Eliza blinked rapidly as her eyes focused on the drink in her hand. She glanced up, and her shocked gaze took in theatrical scene around her. Everything in the enormous auditorium was swathed in faded opulence. Scarlet brocade fell in thick cascades from the ornately carved boxes surrounding the balcony. A deep crimson curtain hung heavily over the wooden stage, with the white and gold proscenium soaring above it. It was the sort of splendor that had always enthralled her.


“Something wrong, miss?”

She turned to see a gaunt usher standing next to her seat, dressed in funereal black. His parchment face was uncomfortably close to hers, and his bloodless lips were stretched taught across his rotting teeth.

“No. I’m fine. It’s just… I’m fine. Totally fine.”

She sighed in relief as he moved slowly away, and returned her attention to the drink in her hand. What was it? Was there something in it? Because she had NO IDEA where she was, and no memory of how she had gotten here. She noticed a program lying on the seat next to her, and snatched it up.

Theatre of the Dead was scrawled across the top, in large black letters written in some kind of gothic script. Startled, her eyes scanned down the page. “Our Town” was the scheduled performance for today. Not one of her favorites, but she supposed it was appropriate. She would have preferred one of the shows scheduled for later in the month – “The Uninvited” and “The Woman in Black” rounded out the program over the next few weeks. She started to flip through the cast list just as the lights began to dim, and a man walked slowly to the center of the stage.

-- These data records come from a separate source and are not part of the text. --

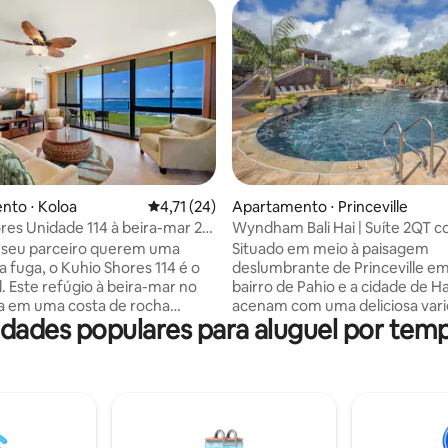
 média de 5, 7 avaliações
nto ⋅ Koloa
4,71 de uma avaliação média de 5, 24 avalia
4,71 (24)
Apartamento ⋅ Princeville
res Unidade 114 à beira-mar 2
Wyndham Bali Hai | Suíte 2QT 
 banheiros
ao resort
 seu parceiro querem uma
Situado em meio à paisagem
a fuga, o Kuhio Shores 114 é o
deslumbrante de Princeville em
l. Este refúgio à beira-mar no
bairro de Pahio e a cidade de H
ca em uma costa de rocha
acenam com uma deliciosa var
dades populares para aluguel por temp
 espetacular, com vista
restaurantes, praias, galerias, 
da para as ondas, tartarugas
e campos de golfe de classe mu
e um azul infinito a poucos
todos de fácil acesso. Relaxe p
seu lanai. Relaxe no final do dia
uma das duas piscinas ou desf
aça de vinho enquanto o céu
jogo de tênis. Esta ampla suíte
 dourado e rosa. Caminhe até
quarto no Bali Hai Resort possu
staurantes, pratique snorkel
cozinha totalmente equipada, 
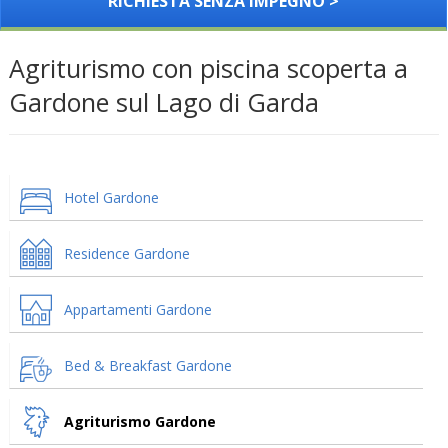
RICHIESTA SENZA IMPEGNO >
Agriturismo con piscina scoperta a
Gardone sul Lago di Garda
Hotel Gardone
Residence Gardone
Appartamenti Gardone
Bed & Breakfast Gardone
Agriturismo Gardone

Apparently it was the director. His cold, raspy voice started the announcements. She was only half listening at the beginning, but her head jerked up in horror as she heard him say “And our ghostly actors welcome all of you who have so recently passed into our realm from beyond the veil…”

Did he just say she was dead? This was ridiculous. Clearly she was drugged. Or hypnotized. But she wasn’t planning to stay to find out. She stood quickly, and walked purposefully towards the back of the theatre. In the dim light one of the ushers caught her eye and started in pursuit, so she walked faster. She could hear him following her. Could hear them. She broke into a run when she realized the footsteps where converging on her from all directions. She had no idea how many were pursuing her as she crashed through the sagging front door to the pavement outside, and desperately hailed a cab that had just dropped off a fare across the street.

Tumbling into the back seat, she finally glanced behind her to see…nothing. The building behind her was run-down and dark. The door hung loosely off of its hinges, as if it had been smashed open with a battering ram, but there were no signs of any occupants within. As the cab pulled away, she noticed the crumbling marquee above it, with THEATRE OF THE LIVING written in large, blood red letters above the door.

When the cab finally reached her apartment she stumbled inside, realizing as she did so that her hand was still grasping the wine glass she had been holding at the theatre. She put it down just inside her front door, and climbed, exhausted, between the crumpled bed sheets.


Eliza woke up in the morning as the sun streamed into her tiny apartment, painting her walls a deep golden shade. She shivered slightly, with the memories of the dream lingering on the edge of her mind. As she moved to the shower, she marveled at how a thing that had felt so vivid at the moment of waking could be fading so rapidly from her mind. And wondered vaguely why there was an empty wineglass sitting on her floor.